Over the next two years, network television returned to what worked before the Twin Peaks experiment—predictable sitcoms, primetime soap operas, and serial law dramas—but soon a new broadcast network would hedge their bets on a sci-fi character-driven drama to disrupt the status quo.

Fox’s X Files stretched a proverbial rubber band beyond the snapping point between characters Mulder and Scully, reaching its peak audience by the fourth season in 1997. Which, coincidentally, was the same year HBO decided it wanted to play ball, too.

Without Neilsen ratings breathing down their neck or the FCC’s prohibition of obscene, indecent, and profane content, HBO was able to create an unapologetic, gruesome prison drama with Oz. Broadcast networks followed suit with shows like Aaron Sorkin’s The West Wing, but soon the Home Box Office would establish its dominance with The Sopranos.

The character-driven drama would continue to gain traction year after year but nothing was quite the nod to Twin Peaks until Damon Lindelof and J. J. Abrams created Lost.

Lost, like Twin Peaks, was filled with flawed characters surrounded by the surreal and supernatural.

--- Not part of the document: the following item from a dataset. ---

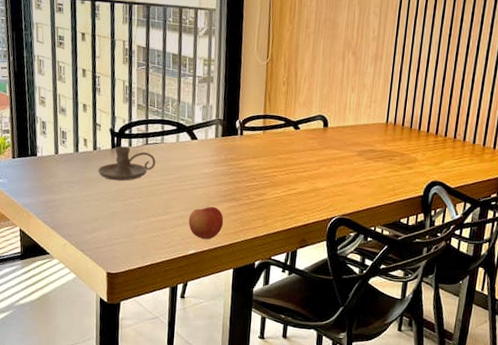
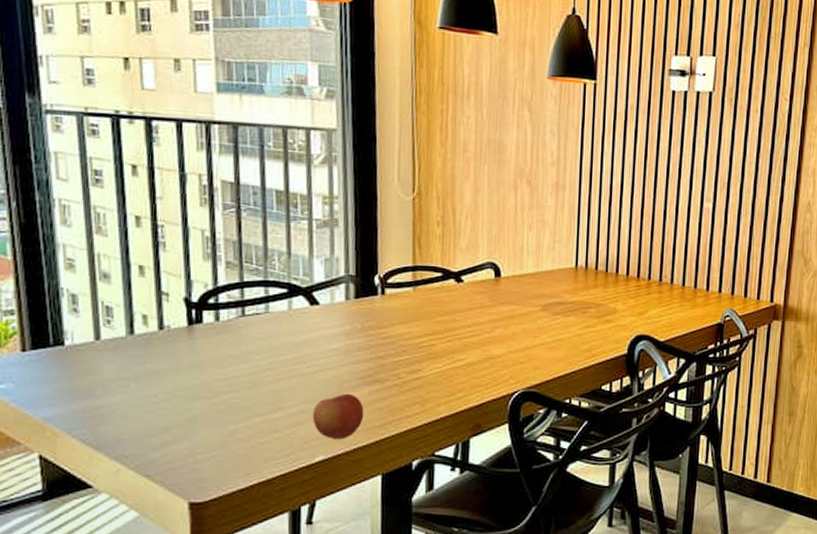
candle holder: present [97,146,156,181] -> none [166,321,258,371]

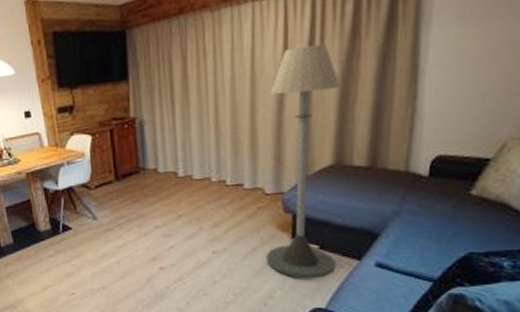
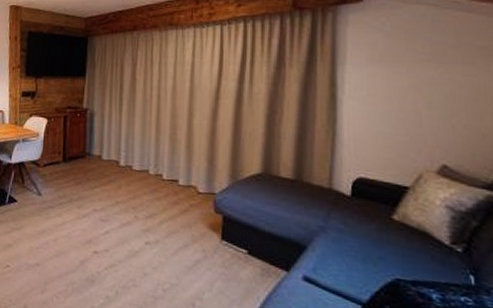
floor lamp: present [265,44,340,279] -> none [196,68,268,285]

The mythical island, like Laura’s killer, was also a MacGuffin, but this time ABC let the show runners keep audiences guessing until the show’s finale in the sixth season. That didn’t stop the network from letting the ratings guide the show, though—ask any Lost viewer what they thought of Nikki and Paulo.

HBO also tried to rekindle the magic of Twin Peaks with John from Cincinnati, but not many remember it. Partly due to the premium cable network’s ability to consistently make hit after hit. Shows like Six Feet Under, The Wire, and Deadwood are engrained in pop culture. All thanks to their ability to ignore ratings and decency standards that give broadcast networks their handicap.

By 2007, audience segmentation paved the way for cable television networks to catapult the character-driven drama into a hot topic for water coolers across America. The anti-heroes of Mad Men and Breaking Bad redefined the genre and now there’s no turning back. Television has broken free from all the chains that once bound it. Internet-based companies are now producing addictive character-driven dramas and releasing an entire series all at once.

Damn, that was a good cup of coffee!

So while the broadcast networks struggle to hand creative control over to the storytellers, cable networks and internet-based television producers have proven that letting filmmakers turn Mr. Chips into Scarface over a five season duration pays off.

Still, no matter what character-driven drama dominates the water cooler conversations of the future, they’ll be standing on the shoulders of giants—or should I say, Twin Peaks.